Products bearing Rizzotto's name — wine, pasta, preserves — now travel worldwide, carrying a message of redemption and dignity.
Ongoing vigilance
The Placido Rizzotto Observatory
The FLAI CGIL established the Placido Rizzotto Observatory, which publishes periodic reports on the caporalato phenomenon (illegal gang-mastering) and agricultural Mafia networks. This body continues Placido's battle in spirit, monitoring new forms of agricultural slavery affecting Italian and migrant farmworkers alike.
Caporalato — the illegal recruitment of agricultural labour through intermediaries who exploit workers — is the modern form of the system of abuse that Rizzotto fought with his life. The Observatory keeps watch over this system which, though changing shape, constantly attempts to reassert itself in the Italian countryside.

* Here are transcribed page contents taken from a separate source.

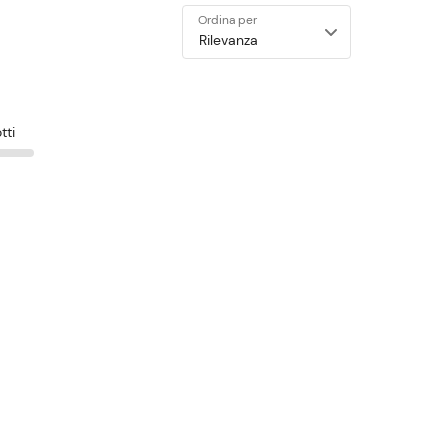
Ordina per
tti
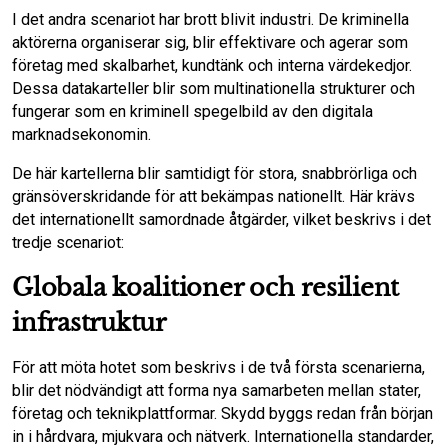
I det andra scenariot har brott blivit industri. De kriminella
aktörerna organiserar sig, blir effektivare och agerar som
företag med skalbarhet, kundtänk och interna värdekedjor.
Dessa datakarteller blir som multinationella strukturer och
fungerar som en kriminell spegelbild av den digitala
marknadsekonomin.
De här kartellerna blir samtidigt för stora, snabbrörliga och
gränsöverskridande för att bekämpas nationellt. Här krävs
det internationellt samordnade åtgärder, vilket beskrivs i det
tredje scenariot:
Globala koalitioner och resilient
infrastruktur
För att möta hotet som beskrivs i de två första scenarierna,
blir det nödvändigt att forma nya samarbeten mellan stater,
företag och teknikplattformar. Skydd byggs redan från början
in i hårdvara, mjukvara och nätverk. Internationella standarder,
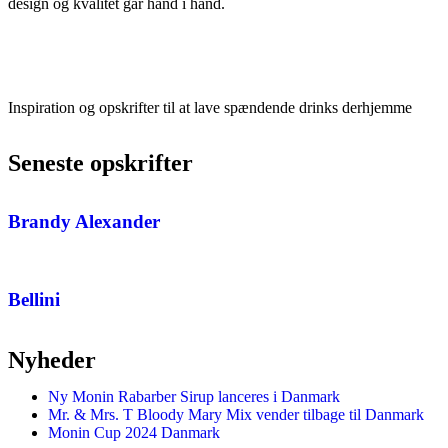
design og kvalitet går hånd i hånd.
Inspiration og opskrifter til at lave spændende drinks derhjemme
Seneste opskrifter
Brandy Alexander
Bellini
Nyheder
Ny Monin Rabarber Sirup lanceres i Danmark
Mr. & Mrs. T Bloody Mary Mix vender tilbage til Danmark
Monin Cup 2024 Danmark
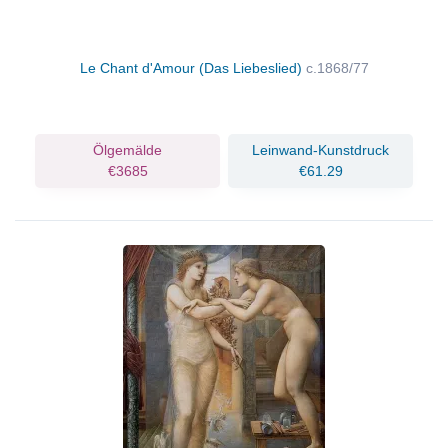
Le Chant d'Amour (Das Liebeslied)
c.1868/77
Ölgemälde
Leinwand-Kunstdruck
€3685
€61.29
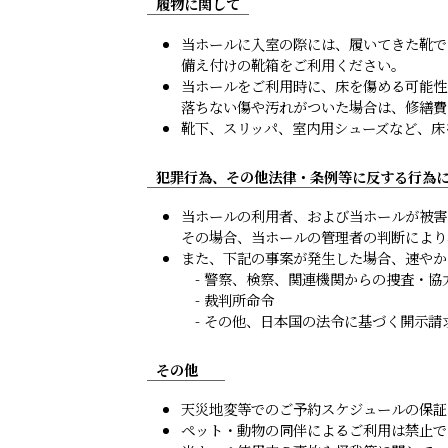
履物に関して
当ホールに入室の際には、履いてきた靴で
備え付けの靴箱をご利用ください。
当ホールをご利用時に、床を傷める可能性
落ちない傷や汚れがついた場合は、修繕費
靴下、スリッパ、室内用シューズなど、床
犯罪行為、その他法律・条例等に反する行為
当ホールの利用者、および当ホールが被害
その場合、当ホールの管理者の判断により
また、下記の事案が発生した場合、速やか
- 警察、検察、関連機関からの捜査・協
- 裁判所命令
- その他、日本国の法令に基づく開示請
その他
天災地変等でのご予約スケジュールの保証
ペット・動物の同伴によるご利用は禁止で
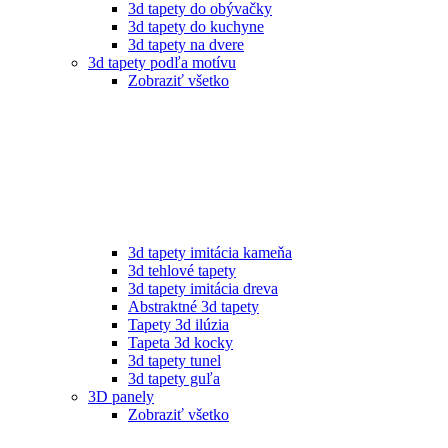
3d tapety do obývačky
3d tapety do kuchyne
3d tapety na dvere
3d tapety podľa motívu
Zobraziť všetko
3d tapety imitácia kameňa
3d tehlové tapety
3d tapety imitácia dreva
Abstraktné 3d tapety
Tapety 3d ilúzia
Tapeta 3d kocky
3d tapety tunel
3d tapety guľa
3D panely
Zobraziť všetko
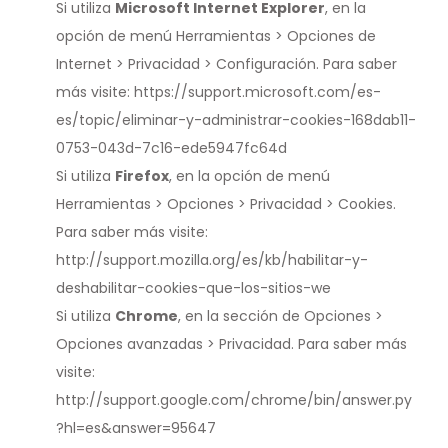
Si utiliza
Microsoft Internet Explorer
, en la
opción de menú Herramientas > Opciones de
Internet > Privacidad > Configuración. Para saber
más visite:
https://support.microsoft.com/es-
es/topic/eliminar-y-administrar-cookies-168dab11-
0753-043d-7c16-ede5947fc64d
Si utiliza
Firefox
, en la opción de menú
Herramientas > Opciones > Privacidad > Cookies.
Para saber más visite:
Noticias y medios
http://support.mozilla.org/es/kb/habilitar-y-
deshabilitar-cookies-que-los-sitios-we
Contacto
Si utiliza
Chrome
, en la sección de Opciones >
EN
Opciones avanzadas > Privacidad. Para saber más
visite:
http://support.google.com/chrome/bin/answer.py
?hl=es&answer=95647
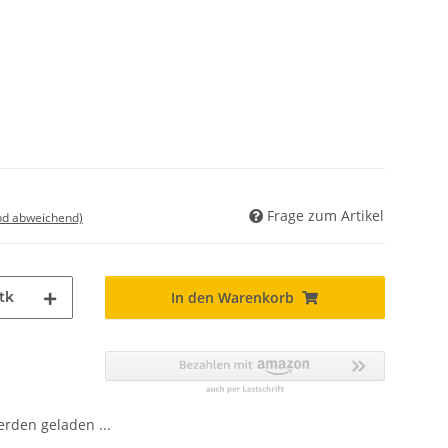
Frage zum Artikel
nd abweichend)
tk
In den Warenkorb
den geladen ...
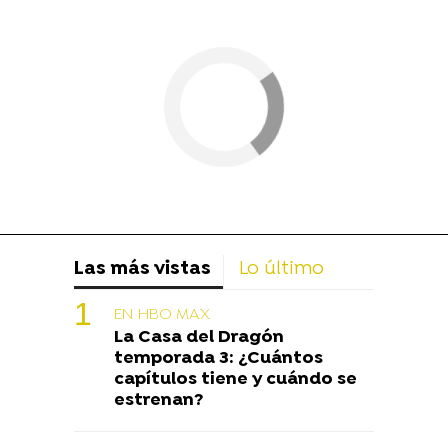
Las más vistas
Lo último
EN HBO MAX
La Casa del Dragón
temporada 3: ¿Cuántos
capítulos tiene y cuándo se
estrenan?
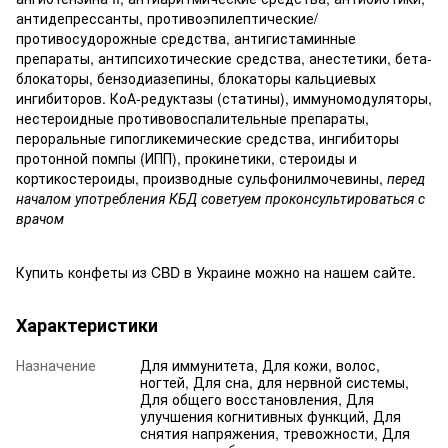
антидепрессанты, противоэпилептические/
противосудорожные средства, антигистаминные
препараты, антипсихотические средства, анестетики, бета-
блокаторы, бензодиазепины, блокаторы кальциевых
ингибиторов. КоА-редуктазы (статины), иммуномодуляторы,
нестероидные противовоспалительные препараты,
пероральные гипогликемические средства, ингибиторы
протонной помпы (ИПП), прокинетики, стероиды и
кортикостероиды, производные сульфонилмочевины,
перед
началом употребления КБД советуем проконсультироваться с
врачом
Купить конфеты из CBD в Украине можно на нашем сайте.
Характеристики
Назначение
Для иммунитета, Для кожи, волос,
ногтей, Для сна, для нервной системы,
Для общего восстановления, Для
улучшения когнитивных функций, Для
снятия напряжения, тревожности, Для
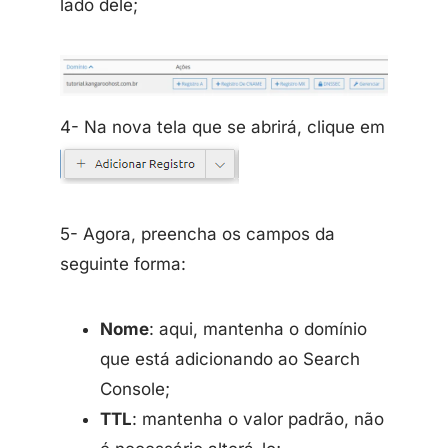
lado dele;
4- Na nova tela que se abrirá, clique em
5- Agora, preencha os campos da
seguinte forma:
Nome
: aqui, mantenha o domínio
que está adicionando ao Search
Console;
TTL
: mantenha o valor padrão, não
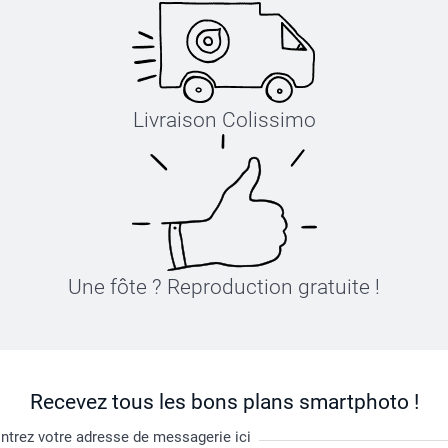
Livraison Colissimo
Une fôte ? Reproduction gratuite !
Recevez tous les bons plans smartphoto !
ntrez votre adresse de messagerie ici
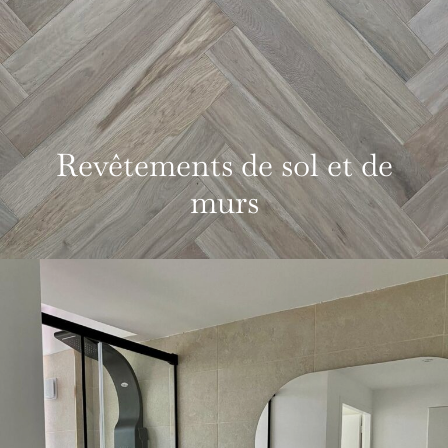
Revêtements de sol et de
murs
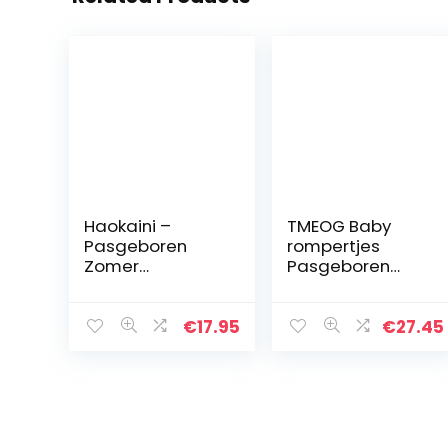
Haokaini –
TMEOG Baby
Pasgeboren
rompertjes
Zomer
Pasgeboren
Mouwloze
Meisjes Jongens
Romper, Baby
Dieren Rits
Ruche Jumpsuit
Hooded
€
17.95
€
27.45
Outfits, Kant
Jumpsuit Herfst
Strik Bodysuits
Winter Flanel
Sunsuits
Kleding Unisex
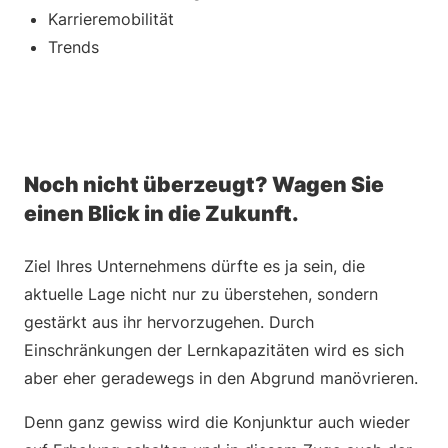
Karrieremobilität
Trends
Noch nicht überzeugt? Wagen Sie
einen Blick in die Zukunft.
Ziel Ihres Unternehmens dürfte es ja sein, die
aktuelle Lage nicht nur zu überstehen, sondern
gestärkt aus ihr hervorzugehen. Durch
Einschränkungen der Lernkapazitäten wird es sich
aber eher geradewegs in den Abgrund manövrieren.
Denn ganz gewiss wird die Konjunktur auch wieder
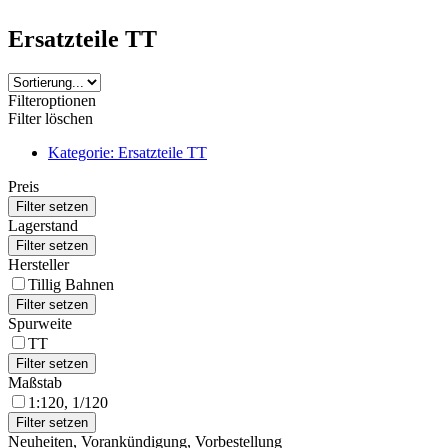
Ersatzteile TT
Filteroptionen
Filter löschen
Kategorie: Ersatzteile TT
Preis
Lagerstand
Hersteller
Tillig Bahnen
Spurweite
TT
Maßstab
1:120, 1/120
Neuheiten, Vorankündigung, Vorbestellung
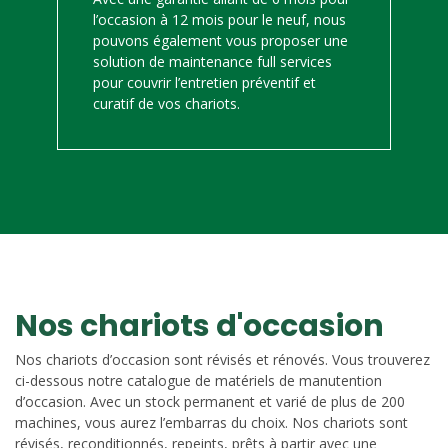
l’occasion à 12 mois pour le neuf, nous
pouvons également vous proposer une
solution de maintenance full services
pour couvrir l’entretien préventif et
curatif de vos chariots.
Nos chariots d'occasion
Nos chariots d’occasion sont révisés et rénovés. Vous trouverez
ci-dessous notre catalogue de matériels de manutention
d’occasion. Avec un stock permanent et varié de plus de 200
machines, vous aurez l’embarras du choix. Nos chariots sont
révisés, reconditionnés, repeints, prêts à partir avec une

8th Agromafie Report · 2024
The threat today: the numbers
Italy's legal agri-food chain is worth €620 billion, with record exports of €69.1 billion in 2024. Yet organised crime has nearly doubled its turnover in the sector in just over a decade.
Colonisation of the land
A key finding of the Report is that criminal organisations no longer limit themselves to controlling intermediate links in the supply chain (transport, wholesale markets, large retailers). They are now directly acquiring farmland and agricultural businesses. Using vast reserves of illicit cash, they offer loan-sharking to farmers in crisis who cannot access bank credit, then take over their businesses and use them to launder money. The phenomenon is nationwide: many provinces in northern and central Italy show very high agro-Mafia permeability indices.
Transnational caporalato and sham cooperatives
The Report identifies the rise of transnational caporalato: illegal end-to-end networks managing migrant journeys (mainly from India, Bangladesh and Africa), their placement into agricultural work and their exploitation, bypassing legal migration channels. Workers, indebted from their journey, are reduced to near-slavery. In northern Italy (Veneto, Lombardy, Emilia-Romagna) the phenomenon hides behind sham cooperatives: fake labour contractors that underpay workers, dodge contributions and vanish within a couple of years.
EU funds and cybercrime
Mafia organisations (Cosa Nostra, 'Ndrangheta, the Gargano Mafia) siphon EU agricultural subsidies (CAP, AGEA funds) through false land ownership claims and compliant officials. On the digital front, ransomware attacks are disrupting food supply chains for cryptocurrency ransoms, while cyberlaundering and the online counterfeiting of PDO and PGI products represent the new frontiers of agri-food crime.
Instruments of living memory
How his story continues
Libera Terra Cooperative
Agricultural management of Mafia-confiscated land in the Alto Belice Corleonese. Certified organic production, dignified work, lawful economic development.
FLAI-CGIL Observatory
Monitoring of caporalato and analysis of agricultural Mafia networks. Periodic reports documenting exploitation in the Italian countryside.
Placido Rizzotto Foundation
Promoting a culture of legality, defending workers' rights, and bringing Placido's story to schools and civil society.
Cultural works
Films, books and documentaries — including Pasquale Scimeca's film — bring the story to wider audiences and keep collective memory alive.